Of the 9,760 AIDS patients in the United States reported to CDC as of April 24, 1985, 2.7% were reported to have tuberculosis. Disseminated atypical mycobacterial infection, used as a marker for AIDS, was reported in 3.7%. Another 0.9% were reported to have disseminated infection with an undetermined species of mycobacteria. The true cumulative incidence of mycobacterial infections in AIDS patients is undoubtedly higher. The opportunistic infections reported to CDC's AIDS surveillance program are largely limited to those present at the time AIDS is diagnosed. Disseminated mycobacterial infections are not common among the initial opportunistic infections in AIDS patients, but in one series of 71 AIDS patients, 24 (34%) reportedly developed infection with M. avium complex organisms at some time during their illness (4).

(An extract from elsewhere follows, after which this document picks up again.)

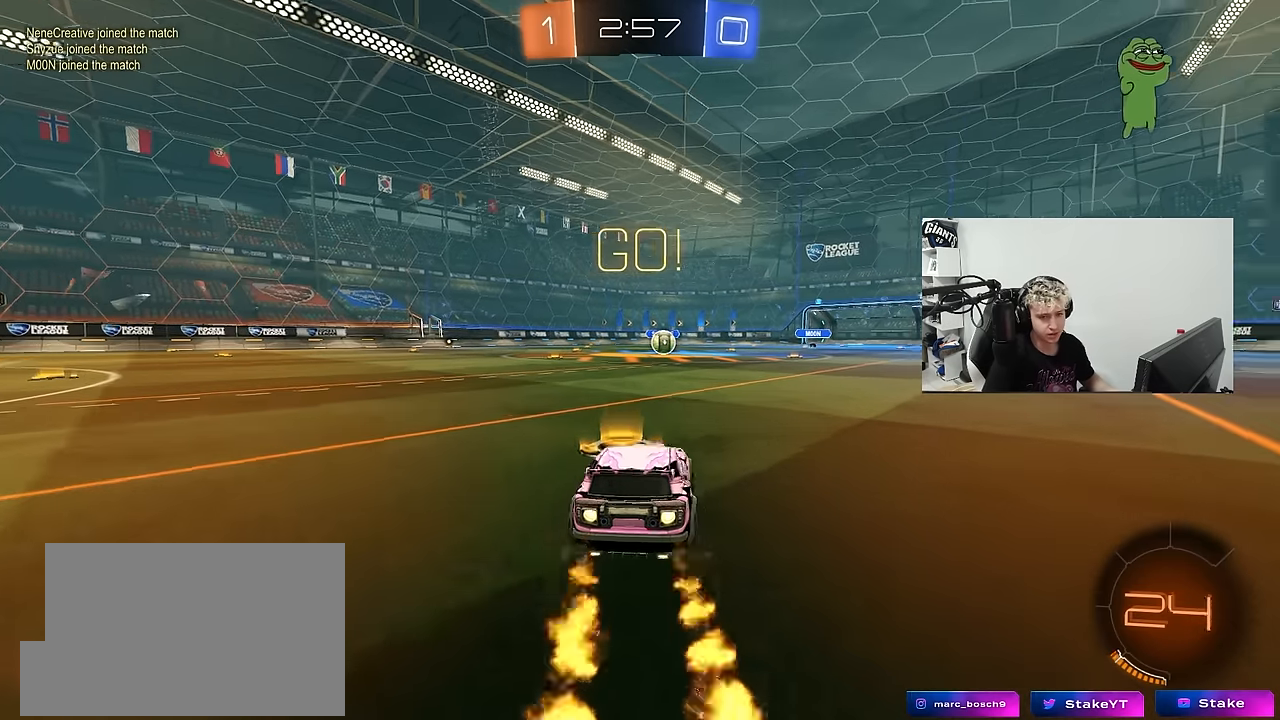
{"keys": ["a", "s", "shift"], "mouse": ["left"], "mouse_move": "up-right", "events": [[33, "d", "up"], [83, "a", "down"], [83, "mouse_right", "up"], [83, "shift", "down"], [83, "space", "up"], [133, "mouse_right", "down"], [183, "s", "down"], [183, "w", "up"], [283, "mouse_right", "up"]]}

The great majority (94%) of the atypical mycobacterial infections reported to the AIDS surveillance program have been due to M. avium complex; 4% were due to M. kansasii; and 2%, to other species. Besides the patient reported here, only one other AIDS patient had disseminated M. fortuitum reported; the M. fortuitum cannot be explained by the BCG vaccine and may represent a contaminated culture rather than a true infection.

References

  1. ACIP. BCG vaccines. MMWR 1979;28:241-4.

  2. Lymoureux G, Turcotte R, Portelance V, eds. BCG in cancer immunotherapy. New York: Grune and Stratton, 1976.

  3. Selik RM, Haverkos HW, Curran JW. Acquired immune deficiency syndrome (AIDS) trends in the United States, 1978-1982. Am J Med 1984;76:493-500.

  4. Agins B, Spicehandler D, Della-Latta P, El-Sadr W, Simberkoff MS, Rahal JJ. M. avium-intracellulare infection in AIDS. Washington, D.C.: Interscience Conference on Antimicrobial Agents and Chemotherapy, 1984:229 (abstract #798).